Four United Development Funding executives who were recently sentenced to a combined 20 years in federal prison for fraud have lost their bid to remain free pending their appeal.

Four United Development Funding executives who were recently sentenced to a combined 20 years in federal prison for fraud have lost their bid to remain free pending their appeal. The executives have appealed their convictions to the U.S. Court of Appeals for the Fifth Circuit.

In January 2022, each UDF executive was found guilty of 10 counts of conspiracy to commit wire fraud affecting a financial institution, conspiracy to commit securities fraud, and securities fraud.

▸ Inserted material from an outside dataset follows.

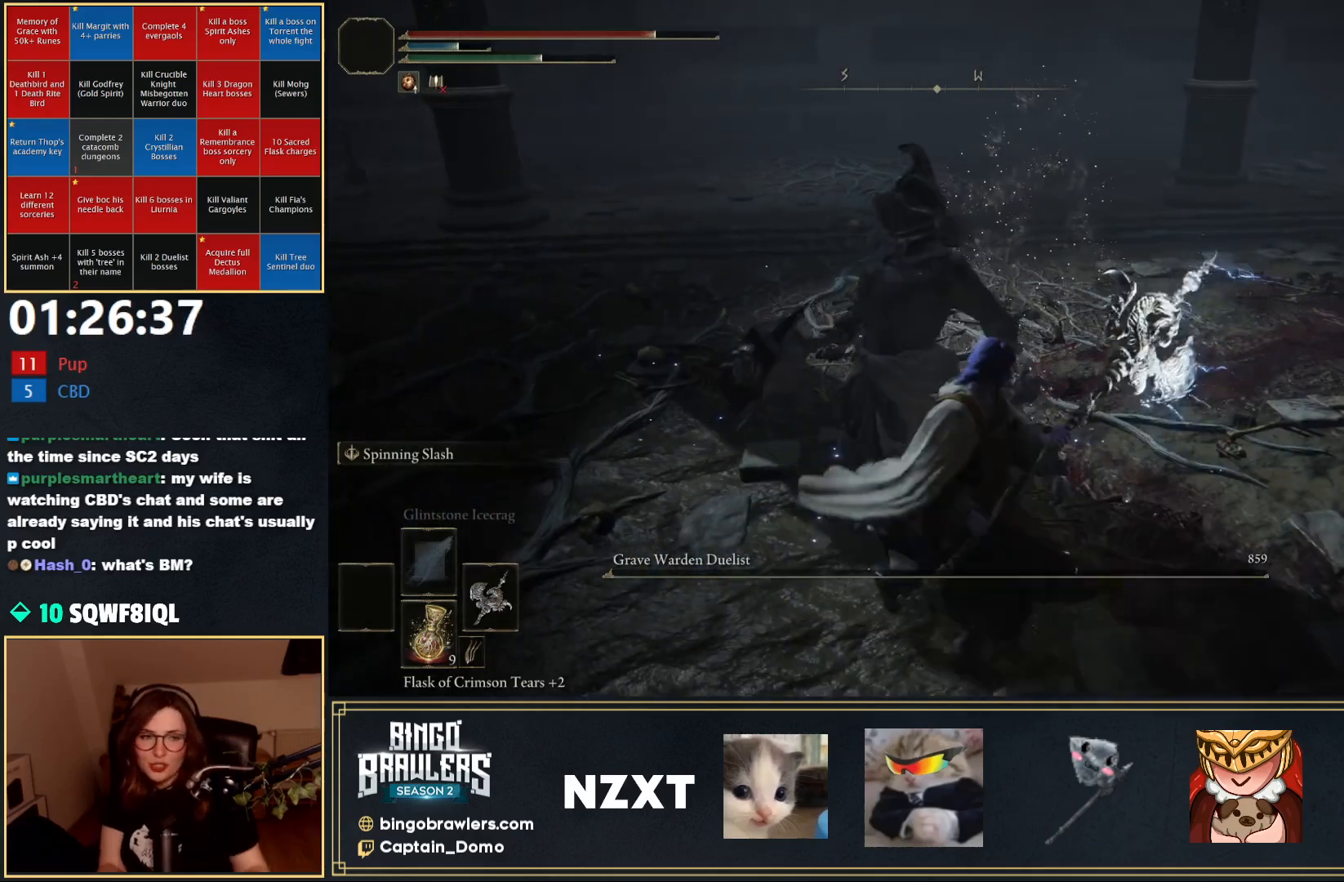
{"buttons": [], "left_stick": "center", "right_stick": "center", "events": []}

Chief executive officer Hollis Greenlaw was sentenced to seven years. Partnership president Benjamin Wissink and chief financial officer Cara Obert were sentenced to five years each; and asset management director Jeffrey Jester to three years. The judge also ordered Greenlaw, Wissink, and Obert to pay fines of $50,000 each.

While the court found that the defendants are not flight risks and are not appealing for the sake of delay, their attorneys failed “to present any substantial question of law or fact that will result in a reversal or new trial” – a deciding factor in granting a request for continued release pending appeal.

U.S. District Judge Reed O’Connor ruled that the executives should report to federal prison in July, except for Jester who on Friday was granted a six-week extension from July 5th until August 16th.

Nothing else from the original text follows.